--- Data supplied Enclosed Below ---
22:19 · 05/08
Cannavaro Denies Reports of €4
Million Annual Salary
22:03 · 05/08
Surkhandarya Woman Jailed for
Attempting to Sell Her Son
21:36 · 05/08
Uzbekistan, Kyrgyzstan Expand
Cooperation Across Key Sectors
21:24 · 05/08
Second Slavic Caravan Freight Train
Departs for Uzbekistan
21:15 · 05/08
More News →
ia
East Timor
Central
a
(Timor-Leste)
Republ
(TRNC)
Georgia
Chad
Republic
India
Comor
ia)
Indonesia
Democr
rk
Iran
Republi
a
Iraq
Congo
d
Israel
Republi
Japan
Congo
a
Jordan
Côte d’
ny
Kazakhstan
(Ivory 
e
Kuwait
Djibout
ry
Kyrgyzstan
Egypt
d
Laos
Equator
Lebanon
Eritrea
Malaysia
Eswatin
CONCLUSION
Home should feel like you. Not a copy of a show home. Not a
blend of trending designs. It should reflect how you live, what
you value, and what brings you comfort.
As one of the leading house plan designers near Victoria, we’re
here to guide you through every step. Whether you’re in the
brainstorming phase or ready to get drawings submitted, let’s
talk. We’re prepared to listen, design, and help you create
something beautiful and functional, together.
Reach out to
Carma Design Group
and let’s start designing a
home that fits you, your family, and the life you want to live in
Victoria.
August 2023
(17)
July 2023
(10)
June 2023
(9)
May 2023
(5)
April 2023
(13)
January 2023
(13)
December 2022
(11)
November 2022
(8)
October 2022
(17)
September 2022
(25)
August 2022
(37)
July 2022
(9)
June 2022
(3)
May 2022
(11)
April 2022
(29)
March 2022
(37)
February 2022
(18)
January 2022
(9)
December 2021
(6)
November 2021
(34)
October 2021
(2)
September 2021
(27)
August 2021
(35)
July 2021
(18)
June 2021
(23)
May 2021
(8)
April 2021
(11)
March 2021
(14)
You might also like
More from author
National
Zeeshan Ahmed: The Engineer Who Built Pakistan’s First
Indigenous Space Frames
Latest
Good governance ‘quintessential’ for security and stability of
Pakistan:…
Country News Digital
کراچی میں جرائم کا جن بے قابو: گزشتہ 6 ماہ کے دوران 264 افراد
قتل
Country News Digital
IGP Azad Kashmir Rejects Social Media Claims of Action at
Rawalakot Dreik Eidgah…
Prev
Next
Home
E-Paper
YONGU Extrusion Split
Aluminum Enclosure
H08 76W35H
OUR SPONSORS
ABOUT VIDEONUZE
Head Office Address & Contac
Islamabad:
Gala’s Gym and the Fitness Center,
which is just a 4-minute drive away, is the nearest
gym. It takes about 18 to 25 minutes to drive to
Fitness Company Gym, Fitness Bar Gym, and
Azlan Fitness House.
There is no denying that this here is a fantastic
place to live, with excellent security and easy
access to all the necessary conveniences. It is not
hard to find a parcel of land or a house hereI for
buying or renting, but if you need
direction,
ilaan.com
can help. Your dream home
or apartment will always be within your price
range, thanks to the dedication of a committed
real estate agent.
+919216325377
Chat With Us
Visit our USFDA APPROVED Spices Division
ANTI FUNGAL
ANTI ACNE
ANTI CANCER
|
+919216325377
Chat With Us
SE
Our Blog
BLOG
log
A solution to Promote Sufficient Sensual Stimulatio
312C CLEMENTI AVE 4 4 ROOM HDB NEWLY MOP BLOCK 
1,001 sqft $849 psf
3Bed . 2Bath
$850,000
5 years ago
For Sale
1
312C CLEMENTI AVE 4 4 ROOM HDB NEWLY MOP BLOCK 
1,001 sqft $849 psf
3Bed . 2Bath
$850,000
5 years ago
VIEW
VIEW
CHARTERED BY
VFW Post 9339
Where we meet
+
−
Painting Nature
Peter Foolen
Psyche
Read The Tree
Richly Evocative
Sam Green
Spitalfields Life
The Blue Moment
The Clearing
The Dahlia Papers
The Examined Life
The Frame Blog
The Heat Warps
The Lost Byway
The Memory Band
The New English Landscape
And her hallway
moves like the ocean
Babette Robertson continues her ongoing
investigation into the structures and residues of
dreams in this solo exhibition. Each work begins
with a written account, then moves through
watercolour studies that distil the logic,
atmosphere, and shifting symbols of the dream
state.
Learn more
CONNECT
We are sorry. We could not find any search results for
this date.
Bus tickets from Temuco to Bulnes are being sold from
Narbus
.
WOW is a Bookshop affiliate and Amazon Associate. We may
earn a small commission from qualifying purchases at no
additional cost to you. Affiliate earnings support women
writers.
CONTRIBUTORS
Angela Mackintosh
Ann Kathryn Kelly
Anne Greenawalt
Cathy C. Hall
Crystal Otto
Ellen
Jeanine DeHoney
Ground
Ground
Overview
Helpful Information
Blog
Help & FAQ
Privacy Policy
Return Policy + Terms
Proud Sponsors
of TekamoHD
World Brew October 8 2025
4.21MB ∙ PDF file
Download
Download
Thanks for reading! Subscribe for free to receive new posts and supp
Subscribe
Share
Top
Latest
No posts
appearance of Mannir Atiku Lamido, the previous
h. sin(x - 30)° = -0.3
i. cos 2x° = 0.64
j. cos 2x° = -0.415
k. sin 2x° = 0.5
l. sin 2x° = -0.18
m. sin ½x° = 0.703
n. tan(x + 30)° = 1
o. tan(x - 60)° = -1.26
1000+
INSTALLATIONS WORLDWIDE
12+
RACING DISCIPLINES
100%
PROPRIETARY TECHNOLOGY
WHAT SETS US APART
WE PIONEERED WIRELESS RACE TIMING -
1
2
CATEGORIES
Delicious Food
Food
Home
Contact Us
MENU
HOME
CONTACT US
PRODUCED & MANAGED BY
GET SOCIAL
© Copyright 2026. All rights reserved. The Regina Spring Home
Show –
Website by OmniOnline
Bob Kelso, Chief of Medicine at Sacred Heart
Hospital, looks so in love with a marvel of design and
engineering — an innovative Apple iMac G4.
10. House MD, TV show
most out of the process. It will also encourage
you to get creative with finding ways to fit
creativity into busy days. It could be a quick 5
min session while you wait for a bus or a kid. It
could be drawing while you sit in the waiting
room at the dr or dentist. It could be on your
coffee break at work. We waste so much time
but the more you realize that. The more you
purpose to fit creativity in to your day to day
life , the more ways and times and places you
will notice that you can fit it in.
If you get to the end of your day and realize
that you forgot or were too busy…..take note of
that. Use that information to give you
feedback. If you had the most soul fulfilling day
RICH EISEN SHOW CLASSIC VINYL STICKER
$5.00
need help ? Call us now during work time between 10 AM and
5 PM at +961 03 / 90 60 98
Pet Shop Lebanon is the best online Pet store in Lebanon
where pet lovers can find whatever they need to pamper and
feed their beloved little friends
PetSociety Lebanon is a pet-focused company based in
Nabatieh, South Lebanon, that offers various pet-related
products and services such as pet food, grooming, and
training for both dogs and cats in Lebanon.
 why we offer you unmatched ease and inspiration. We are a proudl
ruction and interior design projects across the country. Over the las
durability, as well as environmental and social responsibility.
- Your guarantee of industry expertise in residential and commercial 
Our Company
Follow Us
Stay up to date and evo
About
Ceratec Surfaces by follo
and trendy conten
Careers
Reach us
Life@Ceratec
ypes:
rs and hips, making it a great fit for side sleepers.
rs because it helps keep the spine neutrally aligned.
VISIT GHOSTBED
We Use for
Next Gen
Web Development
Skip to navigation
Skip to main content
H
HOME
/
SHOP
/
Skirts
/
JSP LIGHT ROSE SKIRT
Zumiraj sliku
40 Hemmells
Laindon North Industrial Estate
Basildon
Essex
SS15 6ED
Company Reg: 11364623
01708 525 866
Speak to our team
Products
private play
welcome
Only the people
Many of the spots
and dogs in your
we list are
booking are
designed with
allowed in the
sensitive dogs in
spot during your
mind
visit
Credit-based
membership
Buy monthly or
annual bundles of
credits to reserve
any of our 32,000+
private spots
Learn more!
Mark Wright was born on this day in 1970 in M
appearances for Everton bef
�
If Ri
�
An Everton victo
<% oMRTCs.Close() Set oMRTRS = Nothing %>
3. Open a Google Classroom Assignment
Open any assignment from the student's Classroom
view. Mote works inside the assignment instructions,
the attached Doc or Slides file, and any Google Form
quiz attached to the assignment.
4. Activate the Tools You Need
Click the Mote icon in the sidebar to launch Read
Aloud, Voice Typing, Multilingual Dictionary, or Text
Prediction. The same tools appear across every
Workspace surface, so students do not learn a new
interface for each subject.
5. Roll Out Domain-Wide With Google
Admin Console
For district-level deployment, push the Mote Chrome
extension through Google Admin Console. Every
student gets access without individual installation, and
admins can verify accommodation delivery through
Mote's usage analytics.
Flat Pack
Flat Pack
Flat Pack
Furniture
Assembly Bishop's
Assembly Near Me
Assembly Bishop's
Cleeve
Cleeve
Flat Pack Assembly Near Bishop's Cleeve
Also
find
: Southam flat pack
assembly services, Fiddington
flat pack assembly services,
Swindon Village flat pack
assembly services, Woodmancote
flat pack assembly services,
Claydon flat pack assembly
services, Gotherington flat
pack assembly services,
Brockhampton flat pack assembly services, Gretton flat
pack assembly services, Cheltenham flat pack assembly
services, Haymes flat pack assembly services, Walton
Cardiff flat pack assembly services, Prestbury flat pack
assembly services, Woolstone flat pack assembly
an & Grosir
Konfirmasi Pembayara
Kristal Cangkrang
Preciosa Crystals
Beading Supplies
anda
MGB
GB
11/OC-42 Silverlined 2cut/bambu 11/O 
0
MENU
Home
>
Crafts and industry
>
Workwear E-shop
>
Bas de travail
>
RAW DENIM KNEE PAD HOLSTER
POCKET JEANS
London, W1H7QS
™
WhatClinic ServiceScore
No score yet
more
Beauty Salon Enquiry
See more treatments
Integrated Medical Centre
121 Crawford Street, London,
--- End of Enclosed Data supplied ---
# What is expected:
Of the lines above, retype only those from the line containing "access to all" through the line containing "VFW Post 9339", including both, exactly.

# Exercise solution:
access to all the necessary conveniences. It is not
hard to find a parcel of land or a house hereI for
buying or renting, but if you need
direction,
ilaan.com
can help. Your dream home
or apartment will always be within your price
range, thanks to the dedication of a committed
real estate agent.
+919216325377
Chat With Us
Visit our USFDA APPROVED Spices Division
ANTI FUNGAL
ANTI ACNE
ANTI CANCER
|
+919216325377
Chat With Us
SE
Our Blog
BLOG
log
A solution to Promote Sufficient Sensual Stimulatio
312C CLEMENTI AVE 4 4 ROOM HDB NEWLY MOP BLOCK 
1,001 sqft $849 psf
3Bed . 2Bath
$850,000
5 years ago
For Sale
1
312C CLEMENTI AVE 4 4 ROOM HDB NEWLY MOP BLOCK 
1,001 sqft $849 psf
3Bed . 2Bath
$850,000
5 years ago
VIEW
VIEW
CHARTERED BY
VFW Post 9339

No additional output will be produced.